King and Lionheart

by Lyncias



Series: Mission Song [1]
Category: Ensemble Stars! (Video Game)
Genre: Angst, M/M, also everyone dies, rest of the knights mentioned but its too brief so I'm didn't tag it, weird ass sci-fi au
Language: English
Status: Completed
Published: 2017-08-05
Updated: 2017-08-05
Packaged: 2018-12-11 13:55:13
Rating: General Audiences
Warnings: Major Character Death
Chapters: 1
Words: 2,254
Publisher: archiveofourown.org
Story URL: https://archiveofourown.org/works/11715744
Author URL: https://archiveofourown.org/users/Lyncias/pseuds/Lyncias
Summary: You're my king and I'm your lionheartInspired by the Of Monsters and Men song of the same title





	King and Lionheart

**Author's Note:**

> So I was at my college orientation yesterday and was bored during one of the presentations. Then I remembered this song and I was like "damn it would fit Izumi and Leo well" and so here we are. Also, this is the first time I wrote any Knights characters so please bear with me
> 
> This is a really weird sci-fi/futuristic dystopian/post-apocalyptic AU. The world isn't fleshed out whatsoever, but I kind of like it, so maybe I'll flesh it out later and write something set in the same world
> 
> Thank you for clicking and I hope you enjoy!!

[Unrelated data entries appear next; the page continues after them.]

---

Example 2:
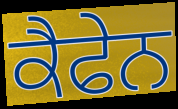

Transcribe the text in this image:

ਕੈਫੇਨ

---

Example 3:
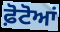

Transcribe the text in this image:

ਫ਼ੋਟੋਆਂ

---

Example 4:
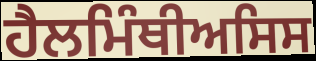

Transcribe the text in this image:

ਹੈਲਮਿੰਥੀਅਸਿਸ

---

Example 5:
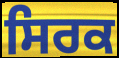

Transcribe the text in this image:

ਸਿਰਕ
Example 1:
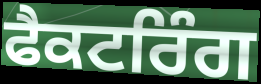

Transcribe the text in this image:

ਫੈਕਟਰਿੰਗ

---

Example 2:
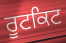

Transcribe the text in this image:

ਰੂਟਕਿਟ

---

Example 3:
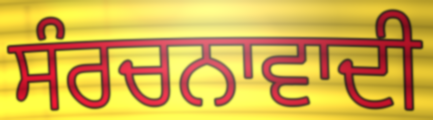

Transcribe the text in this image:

ਸੰਰਚਨਾਵਾਦੀ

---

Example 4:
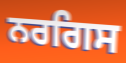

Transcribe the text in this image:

ਨਰਗਿਸ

The battlefield was always quiet right after a battle. Especially a battle of this magnitude. After one side admits defeat, before the dust settles and before the Mobile Reapers roll in, there would be a few minutes of silence.

Izumi stumbled among the rubbles and ruins created by the battle. Dust was obscuring his eyes and smothering him. He tripped, and when he looked down he found a body, as grey as the dust around him, staring blankly into the sky. It wasn't wearing an uniform. The only thing that signified the person's allegiance was a small red flower, clipped onto the shirt. He stepped over the body carefully.

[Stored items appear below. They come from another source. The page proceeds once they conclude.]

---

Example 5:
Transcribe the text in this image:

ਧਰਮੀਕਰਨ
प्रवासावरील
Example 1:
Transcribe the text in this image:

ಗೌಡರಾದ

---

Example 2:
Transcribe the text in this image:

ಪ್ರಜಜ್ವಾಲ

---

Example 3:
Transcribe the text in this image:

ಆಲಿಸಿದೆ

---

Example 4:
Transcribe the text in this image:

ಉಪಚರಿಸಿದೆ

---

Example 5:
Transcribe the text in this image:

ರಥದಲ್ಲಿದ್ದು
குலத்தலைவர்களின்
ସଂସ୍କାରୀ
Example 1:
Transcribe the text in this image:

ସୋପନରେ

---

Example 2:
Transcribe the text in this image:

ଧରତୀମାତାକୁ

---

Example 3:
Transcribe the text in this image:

The ground was littered with bodies and broken limbs and pieces of Automatons destroyed in the heat of the fight. Izumi searched the desolated landscape desperately.

"King!" He called out at the top of his lung. He coughed as he inhaled the dust, the thick debris seemed to have swallowed his call.

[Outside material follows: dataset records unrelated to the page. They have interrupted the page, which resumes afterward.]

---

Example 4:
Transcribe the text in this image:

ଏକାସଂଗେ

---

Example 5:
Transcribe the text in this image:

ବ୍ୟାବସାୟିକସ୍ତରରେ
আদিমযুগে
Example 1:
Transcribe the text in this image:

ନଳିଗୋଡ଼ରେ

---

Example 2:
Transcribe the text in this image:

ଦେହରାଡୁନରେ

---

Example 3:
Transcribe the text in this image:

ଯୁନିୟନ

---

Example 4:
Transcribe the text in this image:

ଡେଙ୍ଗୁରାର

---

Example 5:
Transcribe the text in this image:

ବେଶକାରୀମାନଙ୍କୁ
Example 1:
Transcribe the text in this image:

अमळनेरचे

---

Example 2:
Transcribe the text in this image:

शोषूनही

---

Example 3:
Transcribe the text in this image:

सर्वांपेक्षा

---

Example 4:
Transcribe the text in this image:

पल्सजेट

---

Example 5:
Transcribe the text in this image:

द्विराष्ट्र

"King!" He called again to no avail. The only thing that replied him was the faint wails of the wounded soldiers. He was getting anxious. _"King!"_ He shouted into the void around him, stumbling left and right. His right side was numb with pain. His ears were still ringing because of the explosion. "Tsukinaga!" He hadn't called his first name in ages. He needed to find Leo. He needed to get him away from the battlefield before the Reapers arrive. As long as Leo was alive...

"Tsukinaga Leo!" Izumi called out in frustration. His wounds were burning. He felt his energy dripping out of him. Out of the corner of his eyes he saw small figure. He recognized Leo's bright, orange hair. He hurried over.

Leo was sitting on a large Automaton's blackened corpse. He was humming lowly something with his eyes closed, his head swaying to the notes only he could hear. He was holding a gun in his hand, and was drawing lines and circles into a patch of dusty ground. Hearing his voice, Leo turned and grinned at him. He had a few scratches on his face, and his clothes was torn. His gloves were coated in blood. His entire body was coated in blood. Izumi didn't know how much of it was his. He didn't want to ask.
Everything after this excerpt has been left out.